=== Provided passage ===

Philosophical Education

Philosophical Education

 

the training of scholars and teachers in the field of philosophy. Before the second half of the 19th century, philosophical education was synonymous with general education; it later became oriented toward the training of specialists in different branches of philosophy.

Philosophical education originated in such schools of philosophy as the Pythagorean school and the Socratic schools. In ancient Greece there were two opposing concepts of philosophical education. One was that of the Sophists, who rejected the need for an organized system of philosophical education and stressed oral instruction and self-education. The other concept emphasized the necessity of founding permanent schools that would provide instruction in philosophy. During the period between 400 B.C. and 390 B.C., the rhetorician Isocrates established in Athens the first permanent school with a three-year program of instruction in philosophy, which at that time was believed to comprise all knowledge. During the Hellenistic period a system of philosophical education was founded in Athens that was based on four philosophical schools: Plato’s Academy, Aristotle’s Lyceum, and the Epicurean and Stoic schools. Later centers of philosophical education in the Hellenistic world were the library at Pergamum and the Alexandria Mouseion.

In Rome, philosophy was taught by itinerant scholars, by domestic tutors in the families of the aristocracy, and at schools of rhetoric. In the schools of rhetoric at Rome, Cremona, Athens, Antioch, and Alexandria, philosophy was viewed as the foundation of all education. The most famous schools of philosophy in Rome were those of the Stoics and Epicureans, which were supported by the government.

=== Dataset content ===

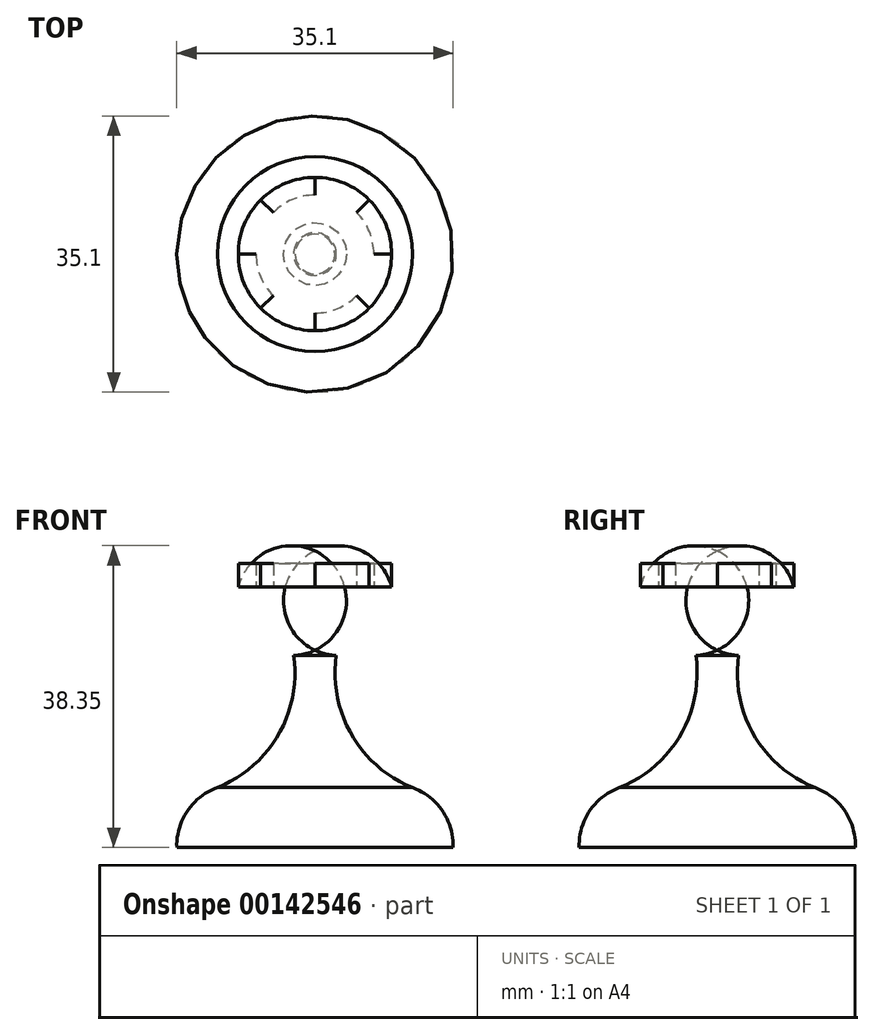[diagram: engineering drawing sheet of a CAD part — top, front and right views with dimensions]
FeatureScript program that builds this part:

===

Exercise tasks:
1. In the text on philosophical education, which four schools formed the basis of the Hellenistic system of philosophical education in Athens?
2. Transcribe the text on philosophical education from "the training of scholars" to "branches of philosophy.".
3. Go on with the text on philosophical education from the point where it stops.

Responses to the exercise:
1. Plato’s Academy, Aristotle’s Lyceum, and the Epicurean and Stoic schools.

2.
the training of scholars and teachers in the field of philosophy. Before the second half of the 19th century, philosophical education was synonymous with general education; it later became oriented toward the training of specialists in different branches of philosophy.

3.
The transition from a republic to an empire led to the centralization of philosophical education in Rome. In A.D. 176, all the schools of philosophy were merged into a single educational institution, and the private schools of rhetoric were closed down. State control over philosophical education became more marked: teachers of philosophy were paid by the state, specialized departments were established to supervise philosophical education, and prospective teachers of philosophy were obliged to pass state examinations. The Athenaeum in Rome and the University of Constantinople were under the patronage of the emperor. The School of Athens was later closed down by the Emperor Justinian, in 529.

In Byzantium, philosophy was taught at the University of Constantinople, at the patriarchal school, and at private schools. In these institutions, commentaries were written on the works of the Greek philosophers, philosophy was subordinated to Christian theology and Neoplatonism, and the study of philosophy was limited to the reading of texts.

During the Middle Ages, philosophy was studied in monastery schools, in abbeys, and at church assemblies. The manuscripts of the classical Greek philosophers were collected, copied, and translated. Important philosophical schools were founded by the Arabs in the East, the first in Baghdad in 832.

During the Carolingian renaissance of the eighth and ninth centuries, philosophy was taught in monastery schools at Reims, Utrecht, Chartres, and Paris. Between the 12th and 14th centuries, the monastery schools in Bologna, Paris, Naples, Padua, Oxford, Cambridge, and Prague became universities. In the 13th and 14th centuries the foremost university in Europe was the University of Paris, whose faculty of liberal arts was a prominent center for the study of theology and philosophy.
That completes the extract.